Equally with the MMR vaccine: a dubious piece of work was seized upon by the media and created a scare about the safety of vaccinations. In the case of the GM crops story, European farmers have lost out and further damage has been done to EU competitiveness, but the MMR scare temporarily increased the incidence of potentially harmful childhood diseases. This is ironic, since the parents who did not have their babies vaccinated mistakenly thought they were protecting them.

In some cases, commonsense prevails. Despite repeated stories about the possible dangers of mobile phone radiation, their use has continued to mushroom. The risk side of the equation is, in most people’s minds, heavily outweighed by the benefits. Even evidence put forward by some researchers that carrying mobile phones in pockets reduces sperm quality has not spooked the great majority of men.

None of this, of course, has much to do with anything published in peer-reviewed journals. Scares were created, by and large, by activists, some of whom were scientists. Occasionally, something very controversial is published in the mainstream literature. For example, the infamous incomplete Pusztai study purporting to show safety problems with mice fed GM potatoes was eventually published in the Lancet, but the publication itself was heavily criticised by many scientists (see GM controversy intensifies).

But some topics are subject to almost constant, albeit low-level, concern. Pesticides is one. A recent on-line (but peer-reviewed) article was entitled Widely Used Pesticides with Previously Unknown Endocrine Activity Revealed as in Vitro Antiandrogens. The message is that these pesticides may play a significant role in the ‘widespread decline in male reproductive health’. The results of the experiments are undoubtedly true, but incubating cells with particular chemicals is a far cry from ingesting minute traces on food. The dose makes the poison and, in the often quoted words of Bruce Ames, There are more rodent carcinogens in a single cup of coffee than potentially carcinogenic pesticide residues in the average American diet in a year, and there are still a thousand chemicals left to test in roasted coffee (The causes and prevention of cancer: the role of the environment).
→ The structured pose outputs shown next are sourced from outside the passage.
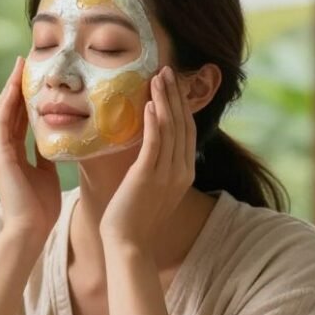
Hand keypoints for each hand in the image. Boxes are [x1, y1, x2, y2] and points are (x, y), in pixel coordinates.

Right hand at [0, 57, 60, 243]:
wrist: (30, 229)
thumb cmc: (41, 208)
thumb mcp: (47, 175)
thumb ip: (45, 156)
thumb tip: (56, 140)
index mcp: (14, 155)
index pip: (19, 120)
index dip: (25, 98)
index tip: (34, 77)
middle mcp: (2, 150)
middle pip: (9, 111)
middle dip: (16, 86)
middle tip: (25, 62)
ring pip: (3, 112)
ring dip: (10, 88)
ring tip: (19, 66)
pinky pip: (2, 122)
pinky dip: (8, 103)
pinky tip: (14, 85)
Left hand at [99, 67, 196, 249]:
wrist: (128, 244)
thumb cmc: (134, 217)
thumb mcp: (153, 188)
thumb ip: (157, 167)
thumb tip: (151, 148)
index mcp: (184, 173)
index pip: (187, 131)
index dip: (181, 105)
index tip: (172, 84)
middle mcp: (181, 171)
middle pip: (182, 124)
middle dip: (175, 95)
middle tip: (167, 69)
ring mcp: (167, 174)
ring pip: (170, 129)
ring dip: (164, 100)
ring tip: (158, 77)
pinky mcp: (148, 177)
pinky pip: (154, 144)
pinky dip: (154, 122)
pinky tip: (150, 104)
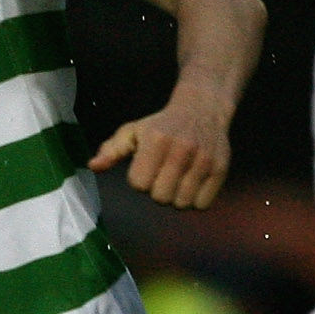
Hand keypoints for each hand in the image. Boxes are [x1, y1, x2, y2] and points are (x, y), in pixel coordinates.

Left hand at [88, 88, 231, 209]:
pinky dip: (195, 199)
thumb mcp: (133, 131)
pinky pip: (202, 204)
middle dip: (157, 190)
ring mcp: (204, 159)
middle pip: (160, 197)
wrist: (202, 109)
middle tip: (162, 174)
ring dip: (176, 196)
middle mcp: (182, 149)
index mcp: (156, 139)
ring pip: (181, 204)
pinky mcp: (221, 169)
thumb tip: (93, 166)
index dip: (139, 180)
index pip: (139, 184)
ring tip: (177, 177)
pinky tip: (192, 182)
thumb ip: (112, 150)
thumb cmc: (161, 125)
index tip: (145, 167)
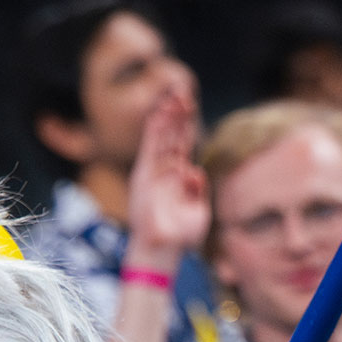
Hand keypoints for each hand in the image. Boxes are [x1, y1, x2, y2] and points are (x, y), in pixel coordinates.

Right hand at [123, 85, 207, 271]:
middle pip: (173, 136)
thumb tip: (194, 170)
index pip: (184, 144)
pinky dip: (154, 128)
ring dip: (167, 116)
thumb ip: (197, 190)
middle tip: (182, 92)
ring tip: (172, 96)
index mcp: (179, 177)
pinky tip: (158, 111)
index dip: (188, 124)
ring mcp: (154, 171)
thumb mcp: (198, 212)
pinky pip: (149, 146)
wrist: (162, 249)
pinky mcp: (144, 175)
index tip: (191, 104)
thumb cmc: (180, 237)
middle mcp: (166, 171)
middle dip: (178, 114)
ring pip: (162, 137)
Climate change is another topic where it seems that all news is bad news. Starting from the premise that climate change is man-made and bad, researchers naturally do studies to define just how bad. And, because the only thing you can do objectively in climate science is to record temperatures, rainfall and so on, experiments are replaced by computer modelling, the results of which have become accepted as a true picture of what will happen over the next century. Papers written on the basis of these studies are peer-reviewed, and the vast majority add further bricks to the edifice of dangerous climate change.

All scientific papers deserve to be looked at critically, or even sceptically. Human intelligence remains the best defence against bad science as well as the means to advance knowledge. Science progresses via (usually constructive) criticism and no researcher should object to that. Peer review, by tending to reinforce particular points of view, increases the need for open-minded reading; it doesn’t mean we can accept published papers as the unquestionable truth.